Auf der gegenüberliegenden Straßenseite fällt der Blick auf die Backsteinfassade der Heiligen-Geist-Kapelle (20). die einst zu einem Hospital gehörte. Erstmals erwähnt wurde der gotische Bau im Jahre 1321, im Jahre 1470 hat man den Chor angefügt. Im Inneren der Kapelle findet sich einer der größten Kunstschätze Uelzens in Gestalt farbenprächtiger Glasfenster, die um 1420 für die gotische Kapelle St. Viti gefertigt wurden und erst im 19. Jahrhundert in die Fenster der Heiligen-Geist-Kapelle eingefügt wurden. (Leider war die Kapelle zu unserer Besuchszeit geschlossen) Der eingetiefte Bereich entlang der Kapellenmauern erschließt das historische Bodenniveau der Stadt im 14. Jahrhundert.

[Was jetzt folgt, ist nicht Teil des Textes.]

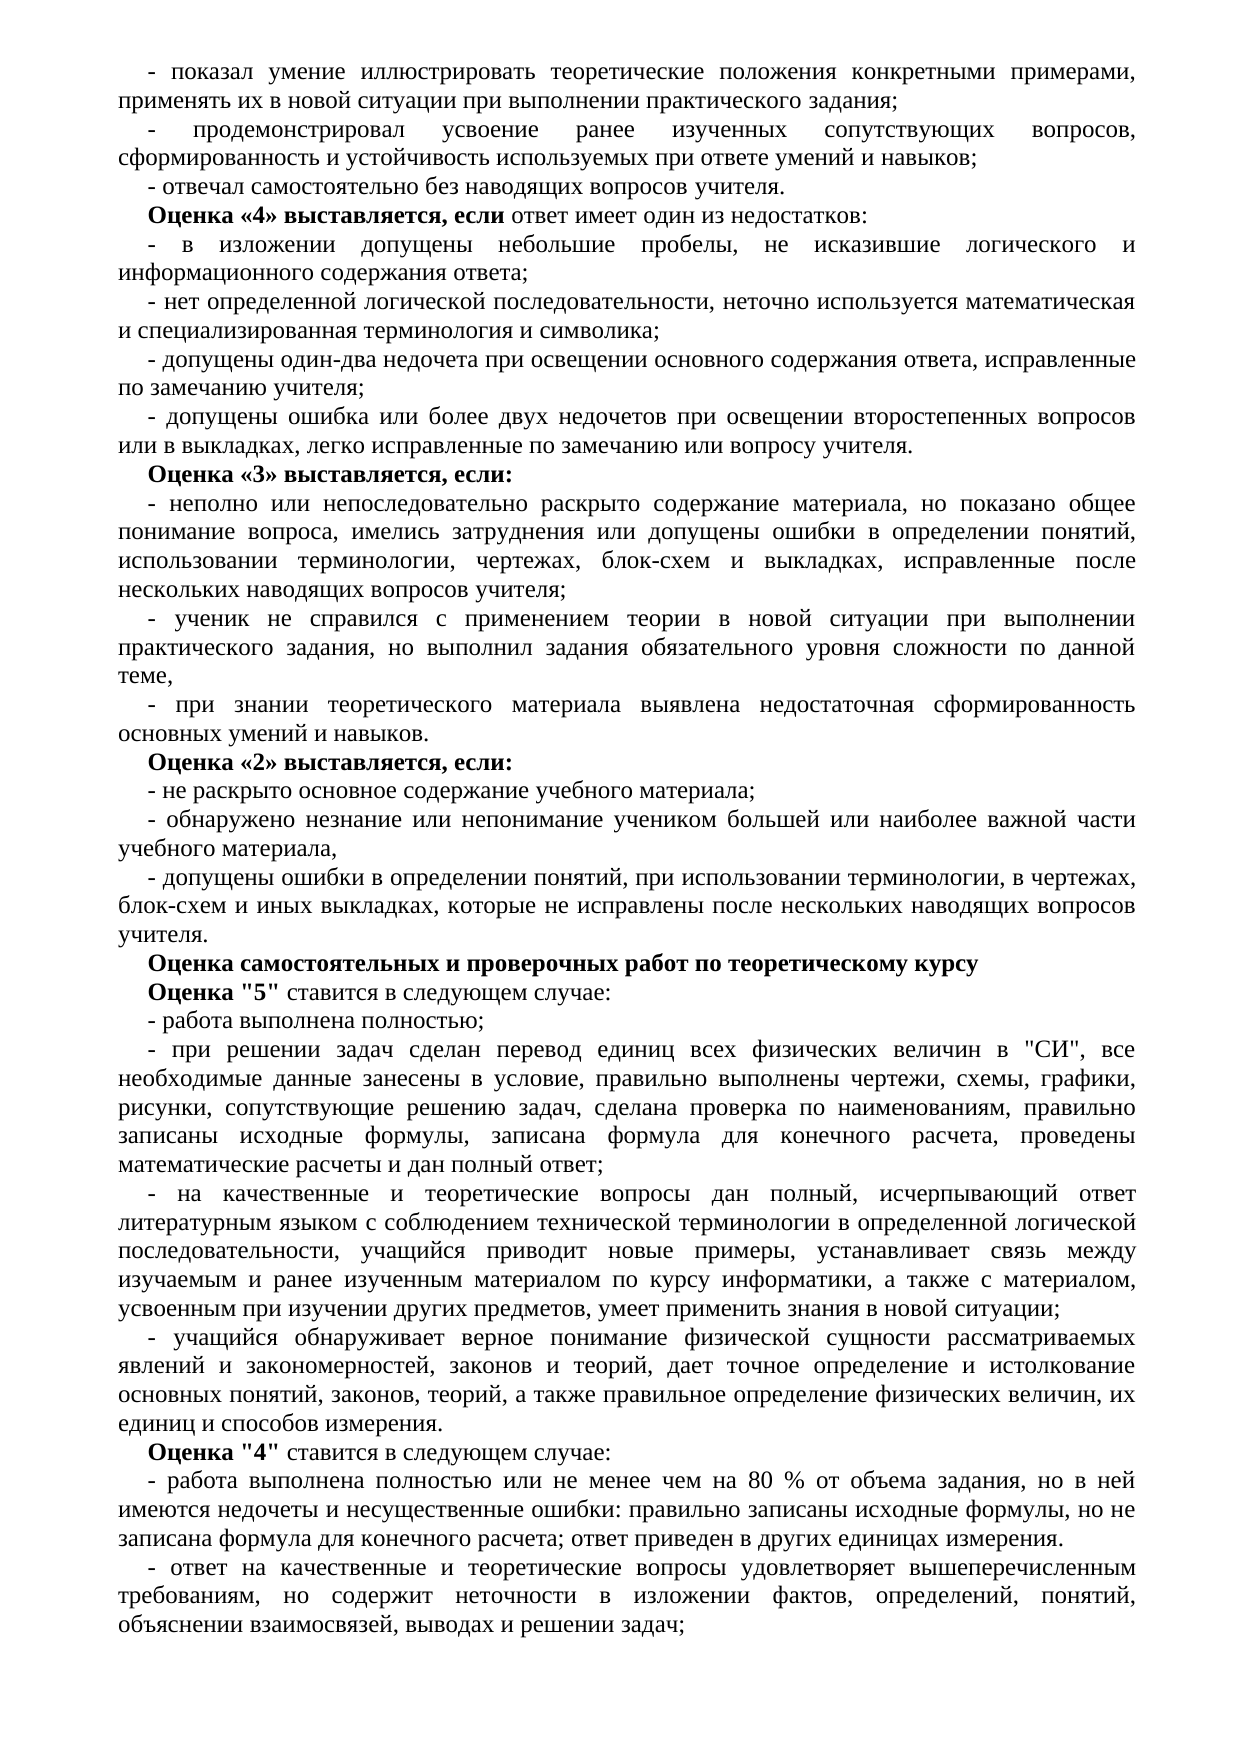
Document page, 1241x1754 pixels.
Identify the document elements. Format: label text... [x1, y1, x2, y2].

text Оценка «4» выставляется, если ответ имеет один из недостатков: [147, 200, 1232, 229]
list на качественные и теоретические вопросы дан полный, исчерпывающий ответ литературным языком с соблюдением технической терминологии в определенной логической последовательности, учащийся приводит новые примеры, устанавливает связь между изучаемым и ранее изученным материалом по курсу информатики, а также с материалом, усвоенным при изучении других предметов, умеет применить знания в новой ситуации; [118, 1178, 1137, 1322]
list обнаружено незнание или непонимание учеником большей или наиболее важной части учебного материала, [118, 804, 1137, 862]
list не раскрыто основное содержание учебного материала; [147, 776, 1232, 804]
list нет определенной логической последовательности, неточно используется математическая и специализированная терминология и символика; [118, 286, 1136, 344]
list ученик не справился с применением теории в новой ситуации при выполнении практического задания, но выполнил задания обязательного уровня сложности по данной теме, [118, 603, 1136, 689]
list допущены ошибка или более двух недочетов при освещении второстепенных вопросов или в выкладках, легко исправленные по замечанию или вопросу учителя. [118, 401, 1137, 459]
list показал умение иллюстрировать теоретические положения конкретными примерами, применять их в новой ситуации при выполнении практического задания; [118, 56, 1137, 114]
list в изложении допущены небольшие пробелы, не исказившие логического и информационного содержания ответа; [118, 229, 1137, 286]
list допущены один-два недочета при освещении основного содержания ответа, исправленные по замечанию учителя; [118, 344, 1137, 401]
list при решении задач сделан перевод единиц всех физических величин в "СИ", все необходимые данные занесены в условие, правильно выполнены чертежи, схемы, графики, рисунки, сопутствующие решению задач, сделана проверка по наименованиям, правильно записаны исходные формулы, записана формула для конечного расчета, проведены математические расчеты и дан полный ответ; [118, 1034, 1137, 1178]
list работа выполнена полностью; [147, 1006, 1232, 1034]
list ответ на качественные и теоретические вопросы удовлетворяет вышеперечисленным требованиям, но содержит неточности в изложении фактов, определений, понятий, объяснении взаимосвязей, выводах и решении задач; [118, 1552, 1137, 1638]
text Оценка "4" ставится в следующем случае: [147, 1437, 1232, 1466]
list продемонстрировал усвоение ранее изученных сопутствующих вопросов, сформированность и устойчивость используемых при ответе умений и навыков; [118, 114, 1137, 171]
list допущены ошибки в определении понятий, при использовании терминологии, в чертежах, блок-схем и иных выкладках, которые не исправлены после нескольких наводящих вопросов учителя. [118, 862, 1137, 948]
text Оценка самостоятельных и проверочных работ по теоретическому курсу Оценка "5" ставится в следующем случае: [147, 949, 981, 1006]
list при знании теоретического материала выявлена недостаточная сформированность основных умений и навыков. [118, 689, 1136, 747]
list отвечал самостоятельно без наводящих вопросов учителя. [147, 171, 1232, 200]
list учащийся обнаруживает верное понимание физической сущности рассматриваемых явлений и закономерностей, законов и теорий, дает точное определение и истолкование основных понятий, законов, теорий, а также правильное определение физических величин, их единиц и способов измерения. [118, 1322, 1137, 1437]
text Оценка «3» выставляется, если: [147, 459, 1232, 488]
list работа выполнена полностью или не менее чем на 80 % от объема задания, но в ней имеются недочеты и несущественные ошибки: правильно записаны исходные формулы, но не записана формула для конечного расчета; ответ приведен в других единицах измерения. [118, 1466, 1137, 1552]
list неполно или непоследовательно раскрыто содержание материала, но показано общее понимание вопроса, имелись затруднения или допущены ошибки в определении понятий, использовании терминологии, чертежах, блок-схем и выкладках, исправленные после нескольких наводящих вопросов учителя; [118, 488, 1137, 603]
text Оценка «2» выставляется, если: [147, 747, 1232, 776]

Der eingetiefte Bereich entlang der Kapellenmauern erschließt das historische Bodenniveau der Stadt im 14. Jahrhundert.
Auf der linken Seite, dem Hofareal gegenüber, liegt ein zweistöckiges Fachwerkhaus (22) aus der 2. Hälfte des 18. Jahrhunderts, das einst zu einem Adelshof innerhalb der städtischen Befestigung gehörte.
Jetzt geht es weiler geradeaus auf den Schnellenmarkt (23) zu, dem einzigen regelrechten Platz der Altstadt. Hier wurden vom Mittelalter bis in das 20. Jahrhundert Topfmärkte abgehalten.

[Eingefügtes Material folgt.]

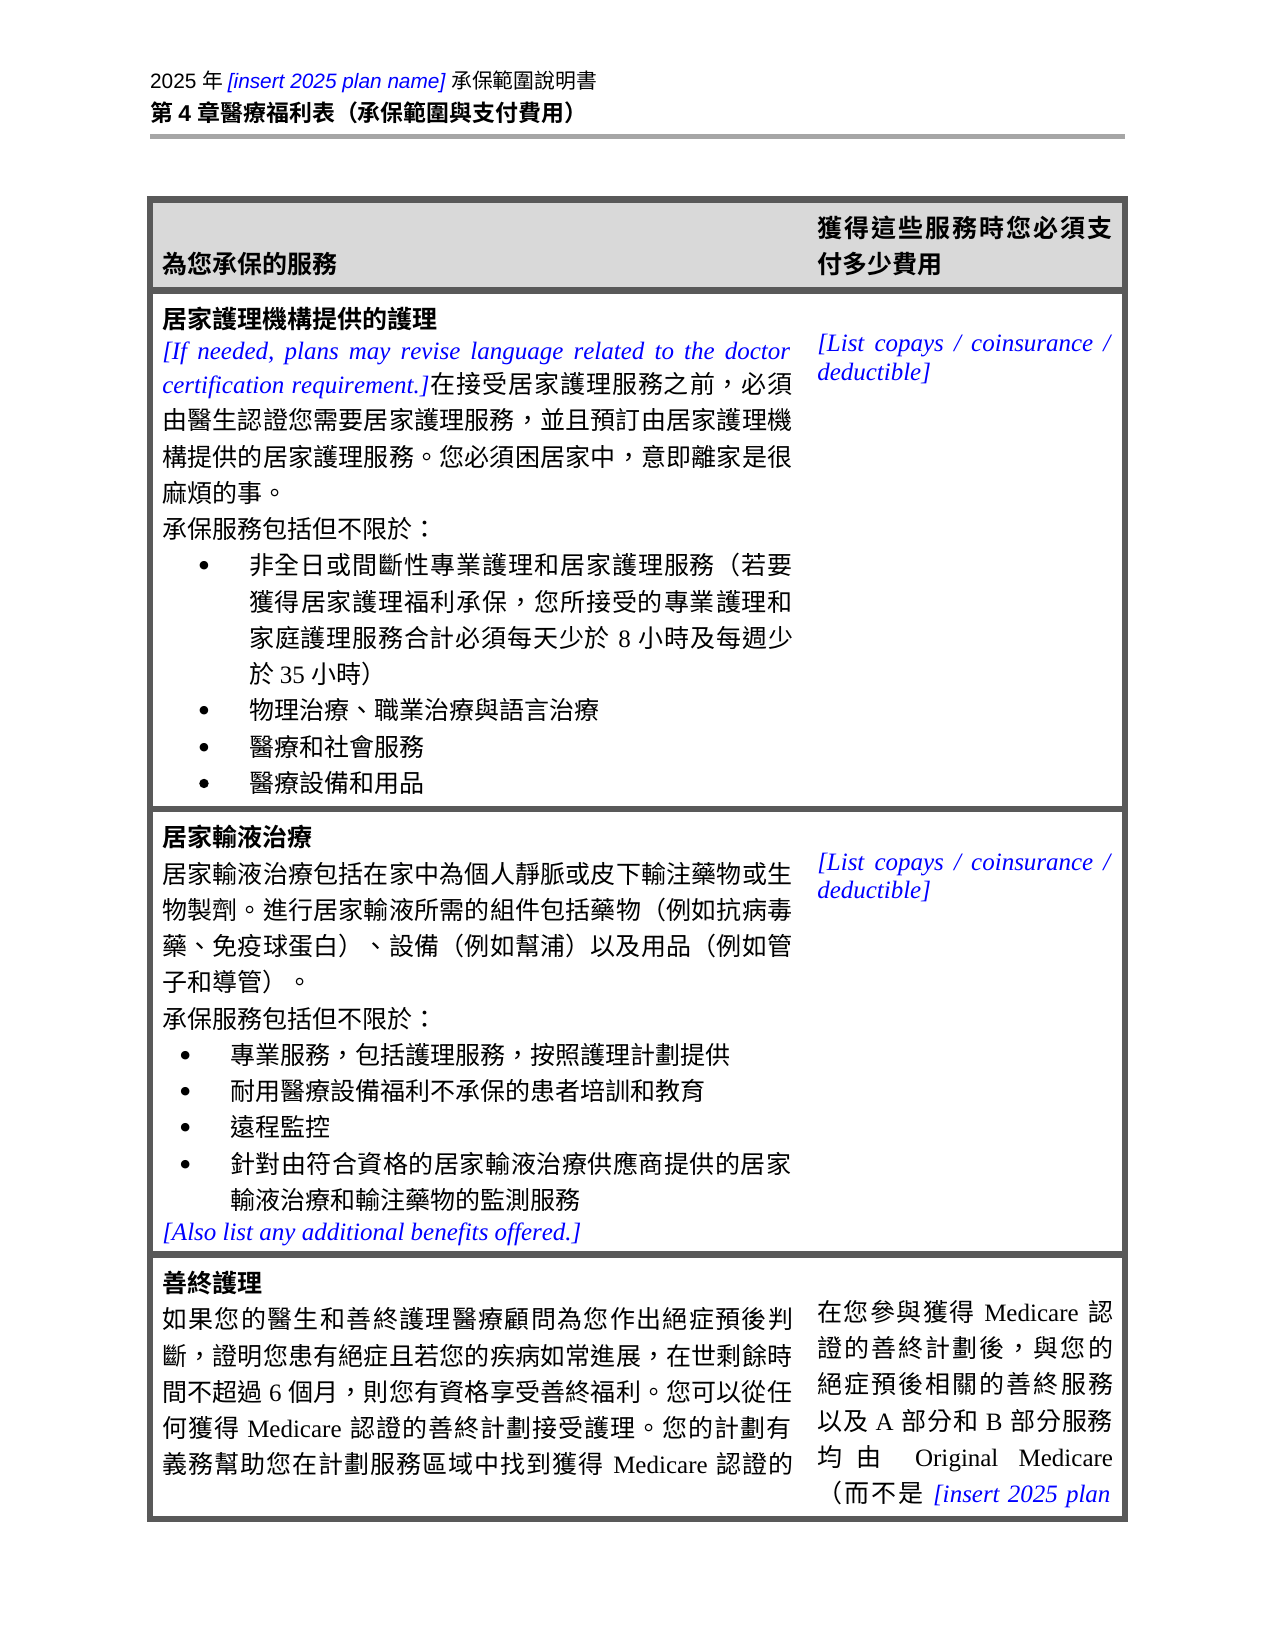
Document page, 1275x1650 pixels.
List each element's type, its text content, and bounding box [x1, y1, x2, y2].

table_header 為您承保的服務 [153, 203, 805, 287]
table_cell [List copays / coinsurance / deductible] [805, 812, 1122, 1251]
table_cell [153, 1258, 805, 1516]
table_header 獲得這些服務時您必須支付多少費用 [805, 203, 1122, 287]
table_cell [805, 1258, 1122, 1516]
table_cell 居家輸液治療 居家輸液治療包括在家中為個人靜脈或皮下輸注藥物或生物製劑。進行居家輸液所需的組件包括藥物（例如抗病毒藥、免疫球蛋白）、設備（例如幫浦）以及用品（例如管子和導管）。 承保服務包括但不限於： 專業服務，包括護理服務，按照護理計劃提供 耐用醫療設備福利不承保的患者培訓和教育 遠程監控 針對由符合資格的居家輸液治療供應商提供的居家輸液治療和輸注藥物的監測服務 [Also list any additional benefits offered.] [153, 812, 805, 1251]
table_cell 居家護理機構提供的護理 [If needed, plans may revise language related to the doctor certification requirement.]在接受居家護理服務之前，必須由醫生認證您需要居家護理服務，並且預訂由居家護理機構提供的居家護理服務。您必須困居家中，意即離家是很麻煩的事。 承保服務包括但不限於： 非全日或間斷性專業護理和居家護理服務（若要獲得居家護理福利承保，您所接受的專業護理和家庭護理服務合計必須每天少於 8 小時及每週少於 35 小時） 物理治療、職業治療與語言治療 醫療和社會服務 醫療設備和用品 [153, 294, 805, 806]
table_cell [List copays / coinsurance / deductible] [805, 294, 1122, 806]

Geradeaus in der Verlängerung des Schnellenmarktes folgt die Wanderung durch vergangene Zeiten der Schmiedestraße (25), die gesäumt wird von nach 1826 entstandenen Fachwerkhäusern in klassizistischer Wirkung mit teilweise beachtenswerten Portalen.
Entlang des Ratsteichs (28), der 1643 am Ende des 30-jährigen Krieges im Zuge von Befestigungmaßnahmen führt uns der Weg langsam zurück zum Ausgangspunkt.
Richtet man nun den Weg am Ende des Ratsteiches wiederum nach rechts, so führt er über Schleuse und Wasserfall in die Mühlenstraße, der man nach links hin bis zum neuen Rathaus folgt.